In casu, a Recorrente interpõe recurso referente à não aceitação como custo fiscal do valor de €11.896.506,76, relativo ao crédito de suprimentos que a Impugnante detinha sobre a sociedade S... após dissolução e liquidação desta.

Importa, desde já, ter presente que em ordem ao consignado no artigo 639.º, do CPC e em consonância com o disposto no artigo 282.º, do CPPT, as conclusões das alegações do recurso definem o respetivo objeto e consequentemente delimitam a área de intervenção do Tribunal ad quem, ressalvando-se as questões de conhecimento oficioso.

Assim, ponderando o teor das conclusões de recurso cumpre aferir se a decisão recorrida padece de erro de julgamento por errónea apreciação dos pressupostos de facto e de direito quanto à desconsideração do custo no valor de €11.896.506,76, porquanto cumpridos os pressupostos constantes nos artigos 23.º e 39.º, do CIRC.

Apreciando.

A Recorrente alega que a AT invocou o n° 1 do artigo 23.° do CIRC sindicando a falta de indispensabilidade do custo para a obtenção de proveitos ou para a manutenção da fonte produtora, com base numa errónea conceção sobre a legal e necessária ligação entre custos e proveitos, na medida em que o crédito foi concedido à S... no âmbito de operações societárias que se inserem na sua capacidade, tendo em conta o seu escopo societário e estando tal crédito conectado com a obtenção de lucros.

Mais advoga que, existe uma errada interpretação do artigo 39.° do CIRC, porquanto a dissolução/liquidação da devedora é uma forma clara e evidente de diligência para a cobrança do crédito.

Sublinha, adicionalmente, que à semelhança do que acontece num processo de insolvência, através da dissolução/liquidação de uma sociedade, “executa-se” o seu património para, assim, pagar aos credores, sendo que nessa “execução” do património da S..., foi, efetivamente, constatada a inexistência de qualquer ativo para solver dívidas.
------
# Objeto da tarefa
Prossiga o excerto sobre o recurso relativo ao crédito de suprimentos a partir do ponto em que termina. As linhas não são necessárias.
------
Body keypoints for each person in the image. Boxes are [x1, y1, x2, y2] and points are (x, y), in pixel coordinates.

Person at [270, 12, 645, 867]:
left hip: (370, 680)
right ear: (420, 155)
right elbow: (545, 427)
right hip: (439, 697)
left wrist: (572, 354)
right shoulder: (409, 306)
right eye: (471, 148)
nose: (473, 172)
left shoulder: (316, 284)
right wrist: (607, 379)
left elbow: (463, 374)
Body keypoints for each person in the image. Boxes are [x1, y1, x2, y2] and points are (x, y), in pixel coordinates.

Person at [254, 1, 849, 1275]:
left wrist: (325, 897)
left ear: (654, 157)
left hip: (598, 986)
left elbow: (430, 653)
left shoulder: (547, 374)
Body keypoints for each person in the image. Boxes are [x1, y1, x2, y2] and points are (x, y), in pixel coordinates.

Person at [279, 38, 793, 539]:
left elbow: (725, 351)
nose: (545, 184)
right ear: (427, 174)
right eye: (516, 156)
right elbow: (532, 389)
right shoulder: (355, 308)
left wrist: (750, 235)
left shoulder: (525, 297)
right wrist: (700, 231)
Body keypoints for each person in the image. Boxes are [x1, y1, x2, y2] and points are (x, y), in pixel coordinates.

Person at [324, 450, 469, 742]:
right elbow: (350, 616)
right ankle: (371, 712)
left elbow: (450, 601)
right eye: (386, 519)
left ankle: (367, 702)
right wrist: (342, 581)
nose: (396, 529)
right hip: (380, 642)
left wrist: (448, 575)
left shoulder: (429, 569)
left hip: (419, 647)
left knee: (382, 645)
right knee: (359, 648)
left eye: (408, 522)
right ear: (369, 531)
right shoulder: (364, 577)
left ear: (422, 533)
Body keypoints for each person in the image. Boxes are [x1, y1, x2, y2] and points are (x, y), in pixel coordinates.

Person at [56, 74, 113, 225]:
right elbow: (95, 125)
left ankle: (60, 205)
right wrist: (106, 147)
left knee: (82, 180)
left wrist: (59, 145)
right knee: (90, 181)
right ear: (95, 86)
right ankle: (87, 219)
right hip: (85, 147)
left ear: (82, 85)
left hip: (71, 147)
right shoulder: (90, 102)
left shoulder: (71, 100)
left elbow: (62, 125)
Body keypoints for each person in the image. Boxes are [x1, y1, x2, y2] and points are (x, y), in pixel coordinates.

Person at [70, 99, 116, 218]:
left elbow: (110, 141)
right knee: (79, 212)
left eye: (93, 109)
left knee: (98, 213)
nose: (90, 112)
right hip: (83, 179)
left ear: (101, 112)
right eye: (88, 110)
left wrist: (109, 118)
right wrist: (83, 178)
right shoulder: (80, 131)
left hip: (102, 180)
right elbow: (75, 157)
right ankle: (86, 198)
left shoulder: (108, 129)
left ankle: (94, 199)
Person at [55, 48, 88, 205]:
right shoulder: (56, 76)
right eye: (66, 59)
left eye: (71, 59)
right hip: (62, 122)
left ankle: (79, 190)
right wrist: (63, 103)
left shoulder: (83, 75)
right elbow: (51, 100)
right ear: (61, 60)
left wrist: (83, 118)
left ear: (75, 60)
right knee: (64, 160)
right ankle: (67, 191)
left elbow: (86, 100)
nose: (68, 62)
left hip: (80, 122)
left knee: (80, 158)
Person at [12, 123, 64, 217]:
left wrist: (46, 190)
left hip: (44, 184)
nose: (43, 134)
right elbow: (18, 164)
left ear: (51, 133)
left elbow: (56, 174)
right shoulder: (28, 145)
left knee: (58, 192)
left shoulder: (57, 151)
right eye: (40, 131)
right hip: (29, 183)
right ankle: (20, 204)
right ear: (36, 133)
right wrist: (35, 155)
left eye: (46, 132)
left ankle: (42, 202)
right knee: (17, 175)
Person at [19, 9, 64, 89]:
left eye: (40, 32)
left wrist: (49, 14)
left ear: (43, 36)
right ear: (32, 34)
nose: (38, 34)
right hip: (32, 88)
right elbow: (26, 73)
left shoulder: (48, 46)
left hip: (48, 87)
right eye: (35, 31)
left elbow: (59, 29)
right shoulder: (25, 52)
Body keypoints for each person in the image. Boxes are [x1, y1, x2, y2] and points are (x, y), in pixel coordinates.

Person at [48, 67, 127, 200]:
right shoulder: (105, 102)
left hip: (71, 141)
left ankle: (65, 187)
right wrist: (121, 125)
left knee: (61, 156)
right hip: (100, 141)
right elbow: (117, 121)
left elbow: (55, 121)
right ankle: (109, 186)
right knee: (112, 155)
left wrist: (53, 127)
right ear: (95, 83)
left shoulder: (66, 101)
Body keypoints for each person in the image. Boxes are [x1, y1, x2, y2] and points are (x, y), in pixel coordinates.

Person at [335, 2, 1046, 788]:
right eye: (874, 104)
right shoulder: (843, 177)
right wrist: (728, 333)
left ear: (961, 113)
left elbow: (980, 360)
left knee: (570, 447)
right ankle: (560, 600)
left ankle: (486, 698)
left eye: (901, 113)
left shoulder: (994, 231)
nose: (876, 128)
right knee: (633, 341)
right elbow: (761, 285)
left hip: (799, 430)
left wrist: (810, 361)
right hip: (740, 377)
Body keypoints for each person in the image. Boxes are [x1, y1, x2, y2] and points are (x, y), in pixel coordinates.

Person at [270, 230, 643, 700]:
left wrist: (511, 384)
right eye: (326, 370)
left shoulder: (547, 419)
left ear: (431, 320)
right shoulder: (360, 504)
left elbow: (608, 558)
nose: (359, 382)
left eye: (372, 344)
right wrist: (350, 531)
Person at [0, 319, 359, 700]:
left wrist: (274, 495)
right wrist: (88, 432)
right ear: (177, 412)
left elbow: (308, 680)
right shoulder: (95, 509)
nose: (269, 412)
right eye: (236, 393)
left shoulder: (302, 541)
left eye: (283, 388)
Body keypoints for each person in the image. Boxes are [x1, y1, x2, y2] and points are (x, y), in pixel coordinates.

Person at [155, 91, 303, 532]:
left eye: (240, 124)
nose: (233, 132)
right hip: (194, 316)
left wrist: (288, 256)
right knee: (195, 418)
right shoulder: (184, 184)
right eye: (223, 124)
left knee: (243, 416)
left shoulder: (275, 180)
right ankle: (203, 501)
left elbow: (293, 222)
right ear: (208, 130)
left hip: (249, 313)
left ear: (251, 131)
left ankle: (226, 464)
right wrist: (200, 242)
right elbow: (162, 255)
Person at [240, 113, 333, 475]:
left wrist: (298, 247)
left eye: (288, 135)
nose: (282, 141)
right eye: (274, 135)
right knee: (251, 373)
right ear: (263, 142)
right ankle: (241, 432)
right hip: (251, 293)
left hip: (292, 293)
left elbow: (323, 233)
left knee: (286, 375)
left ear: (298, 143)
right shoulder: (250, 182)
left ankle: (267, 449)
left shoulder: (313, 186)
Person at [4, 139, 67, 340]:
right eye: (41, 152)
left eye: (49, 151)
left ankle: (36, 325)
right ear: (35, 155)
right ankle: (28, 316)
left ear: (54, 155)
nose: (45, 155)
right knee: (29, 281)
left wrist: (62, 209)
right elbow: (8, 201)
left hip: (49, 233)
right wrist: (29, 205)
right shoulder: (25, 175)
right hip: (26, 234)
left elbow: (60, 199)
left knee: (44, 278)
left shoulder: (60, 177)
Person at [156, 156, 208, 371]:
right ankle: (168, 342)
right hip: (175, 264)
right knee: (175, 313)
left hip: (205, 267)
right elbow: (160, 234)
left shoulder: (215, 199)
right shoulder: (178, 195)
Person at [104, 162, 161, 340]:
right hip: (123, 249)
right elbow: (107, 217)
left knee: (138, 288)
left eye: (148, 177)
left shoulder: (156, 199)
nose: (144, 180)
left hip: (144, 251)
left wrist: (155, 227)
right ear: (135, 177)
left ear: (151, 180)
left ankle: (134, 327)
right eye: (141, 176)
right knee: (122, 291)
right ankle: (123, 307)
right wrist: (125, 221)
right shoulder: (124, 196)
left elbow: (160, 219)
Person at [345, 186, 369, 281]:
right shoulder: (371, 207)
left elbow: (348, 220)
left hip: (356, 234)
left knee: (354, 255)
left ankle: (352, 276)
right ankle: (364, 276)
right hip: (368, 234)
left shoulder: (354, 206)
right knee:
------
# Resposta
A Recorrida DRFP nada contra-alega em defesa da sua posição.

O Tribunal a quo esteou a improcedência da decisão e a manutenção da desconsideração do custo, aderindo à fundamentação jurídica constante no Acórdão do STA, proferido no processo nº 0939/14, de 11 de abril de 2018, e demais jurisprudência nele citada, convocando, a final, a doutrina vertida no Acórdão do STA, proferido no processo nº 01532/14, de 20 de junho de 2018, concluindo pela legalidade da correção na medida em que “[p]ara que o crédito em causa nos autos, pudesse ser directamente considerado como custo ou perda do exercício de 2005 tinha de ser incobrável, qualidade que devia resultar de processo especial de recuperação de empresa e protecção de credores ou de processo de execução, falência ou insolvência, o que no caso não se verifica.”

Vejamos, então, se a decisão recorrida interpretou corretamente o quadro jurídico aplicável à factualidade dos autos.

No caso vertente, atentando na fundamentação contemporânea do ato constante no Relatório de Inspeção Tributária, verifica-se que é colocada em causa a dedutibilidade fiscal do custo, por duas ordens de razão, a saber: a indispensabilidade dos custos para a obtenção de proveitos e ou para a manutenção da fonte produtora e bem assim a existência de normativo específico quanto à incobrabilidade da dívida que acarreta o preenchimento de requisitos legais de natureza cumulativa.

Mas a verdade é que a decisão recorrida, não obstante convoque o teor do artigo 23.º do CIRC e estabeleça considerandos de direito quanto a esse normativo, certo é que fundou o seu discurso jurídico e enfoque no artigo 39.º do CIRC, atenta a existência de requisitos legais próprios e cumulativos.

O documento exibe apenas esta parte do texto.